Work instructions: Copy out the data below word for word, but leave out the pictures.

Given entries:
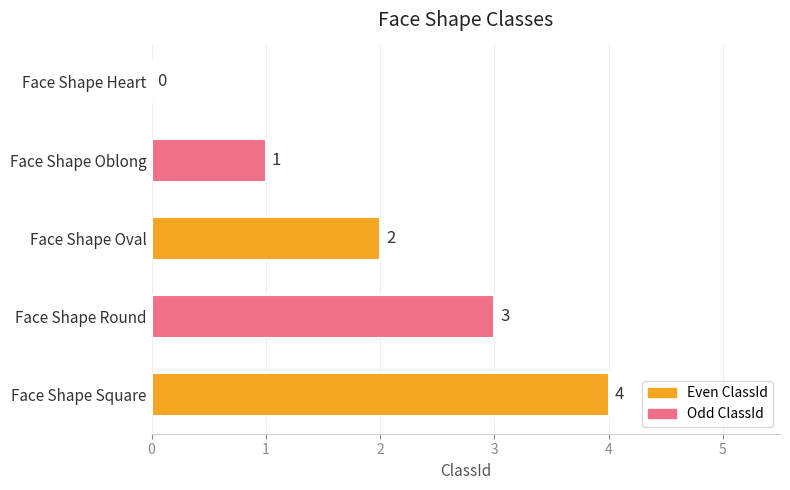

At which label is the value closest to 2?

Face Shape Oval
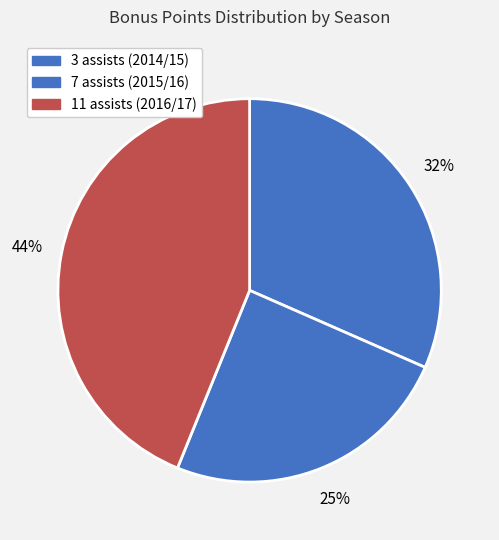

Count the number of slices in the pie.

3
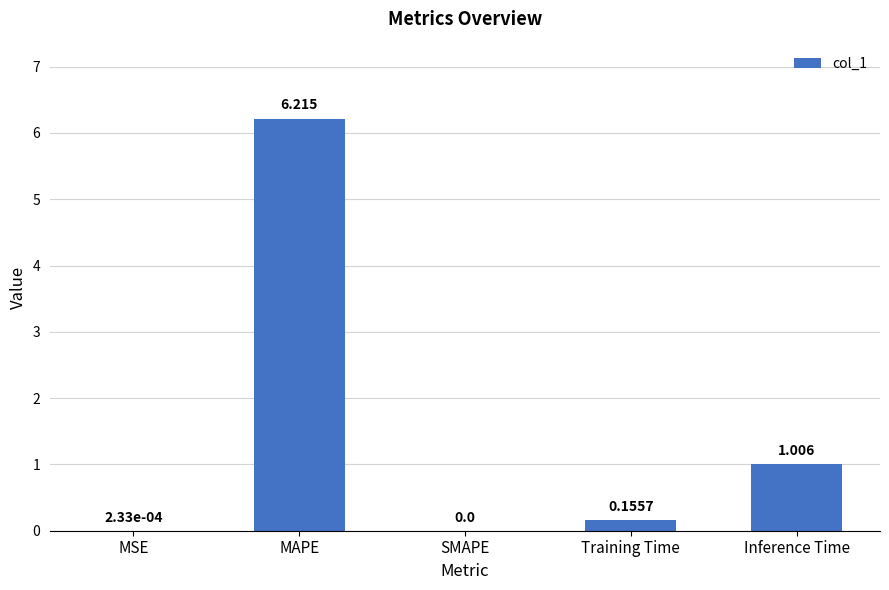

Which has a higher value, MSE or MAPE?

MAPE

Answer:
At which label is the value closest to 2?

Face Shape Oval

Count the number of slices in the pie.

3

Which has a higher value, MSE or MAPE?

MAPE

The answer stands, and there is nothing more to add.